> [Activity]
All records that follow are to be output exactly.
******
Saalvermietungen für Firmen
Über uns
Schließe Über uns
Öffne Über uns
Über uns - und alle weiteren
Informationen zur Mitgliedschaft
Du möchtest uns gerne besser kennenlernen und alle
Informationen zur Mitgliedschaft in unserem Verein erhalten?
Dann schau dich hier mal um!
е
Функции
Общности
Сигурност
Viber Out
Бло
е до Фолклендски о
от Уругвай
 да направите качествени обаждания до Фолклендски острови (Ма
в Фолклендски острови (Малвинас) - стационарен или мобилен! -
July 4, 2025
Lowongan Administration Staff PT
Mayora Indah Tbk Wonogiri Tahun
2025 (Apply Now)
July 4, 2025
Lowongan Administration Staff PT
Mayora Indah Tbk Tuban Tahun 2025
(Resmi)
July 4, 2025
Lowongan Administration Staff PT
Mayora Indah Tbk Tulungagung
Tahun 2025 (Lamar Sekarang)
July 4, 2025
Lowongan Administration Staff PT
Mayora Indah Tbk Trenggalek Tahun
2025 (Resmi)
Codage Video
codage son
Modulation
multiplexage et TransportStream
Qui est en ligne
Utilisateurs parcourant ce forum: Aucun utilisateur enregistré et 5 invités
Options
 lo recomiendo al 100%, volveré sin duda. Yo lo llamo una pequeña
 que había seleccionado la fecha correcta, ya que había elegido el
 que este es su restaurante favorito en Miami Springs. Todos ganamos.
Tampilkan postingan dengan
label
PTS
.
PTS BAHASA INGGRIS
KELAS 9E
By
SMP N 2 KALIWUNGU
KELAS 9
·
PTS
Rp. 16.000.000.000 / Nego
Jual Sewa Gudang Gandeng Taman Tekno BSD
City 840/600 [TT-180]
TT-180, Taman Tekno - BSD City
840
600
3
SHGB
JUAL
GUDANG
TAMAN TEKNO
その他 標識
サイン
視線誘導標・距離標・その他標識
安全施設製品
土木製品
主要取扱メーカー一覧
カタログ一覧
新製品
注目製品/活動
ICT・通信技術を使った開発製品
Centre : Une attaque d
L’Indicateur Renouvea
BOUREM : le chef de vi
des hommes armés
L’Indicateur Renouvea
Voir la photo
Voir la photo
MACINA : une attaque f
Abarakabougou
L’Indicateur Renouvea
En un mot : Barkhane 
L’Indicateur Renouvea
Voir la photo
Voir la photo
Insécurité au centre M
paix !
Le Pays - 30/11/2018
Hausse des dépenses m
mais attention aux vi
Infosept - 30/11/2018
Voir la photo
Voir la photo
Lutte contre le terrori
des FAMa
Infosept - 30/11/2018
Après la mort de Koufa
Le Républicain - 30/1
******
> [Task output]
Saalvermietungen für Firmen
Über uns
Schließe Über uns
Öffne Über uns
Über uns - und alle weiteren
Informationen zur Mitgliedschaft
Du möchtest uns gerne besser kennenlernen und alle
Informationen zur Mitgliedschaft in unserem Verein erhalten?
Dann schau dich hier mal um!
е
Функции
Общности
Сигурност
Viber Out
Бло
е до Фолклендски о
от Уругвай
 да направите качествени обаждания до Фолклендски острови (Ма
в Фолклендски острови (Малвинас) - стационарен или мобилен! -
July 4, 2025
Lowongan Administration Staff PT
Mayora Indah Tbk Wonogiri Tahun
2025 (Apply Now)
July 4, 2025
Lowongan Administration Staff PT
Mayora Indah Tbk Tuban Tahun 2025
(Resmi)
July 4, 2025
Lowongan Administration Staff PT
Mayora Indah Tbk Tulungagung
Tahun 2025 (Lamar Sekarang)
July 4, 2025
Lowongan Administration Staff PT
Mayora Indah Tbk Trenggalek Tahun
2025 (Resmi)
Codage Video
codage son
Modulation
multiplexage et TransportStream
Qui est en ligne
Utilisateurs parcourant ce forum: Aucun utilisateur enregistré et 5 invités
Options
 lo recomiendo al 100%, volveré sin duda. Yo lo llamo una pequeña
 que había seleccionado la fecha correcta, ya que había elegido el
 que este es su restaurante favorito en Miami Springs. Todos ganamos.
Tampilkan postingan dengan
label
PTS
.
PTS BAHASA INGGRIS
KELAS 9E
By
SMP N 2 KALIWUNGU
KELAS 9
·
PTS
Rp. 16.000.000.000 / Nego
Jual Sewa Gudang Gandeng Taman Tekno BSD
City 840/600 [TT-180]
TT-180, Taman Tekno - BSD City
840
600
3
SHGB
JUAL
GUDANG
TAMAN TEKNO
その他 標識
サイン
視線誘導標・距離標・その他標識
安全施設製品
土木製品
主要取扱メーカー一覧
カタログ一覧
新製品
注目製品/活動
ICT・通信技術を使った開発製品
Centre : Une attaque d
L’Indicateur Renouvea
BOUREM : le chef de vi
des hommes armés
L’Indicateur Renouvea
Voir la photo
Voir la photo
MACINA : une attaque f
Abarakabougou
L’Indicateur Renouvea
En un mot : Barkhane 
L’Indicateur Renouvea
Voir la photo
Voir la photo
Insécurité au centre M
paix !
Le Pays - 30/11/2018
Hausse des dépenses m
mais attention aux vi
Infosept - 30/11/2018
Voir la photo
Voir la photo
Lutte contre le terrori
des FAMa
Infosept - 30/11/2018
Après la mort de Koufa
Le Républicain - 30/1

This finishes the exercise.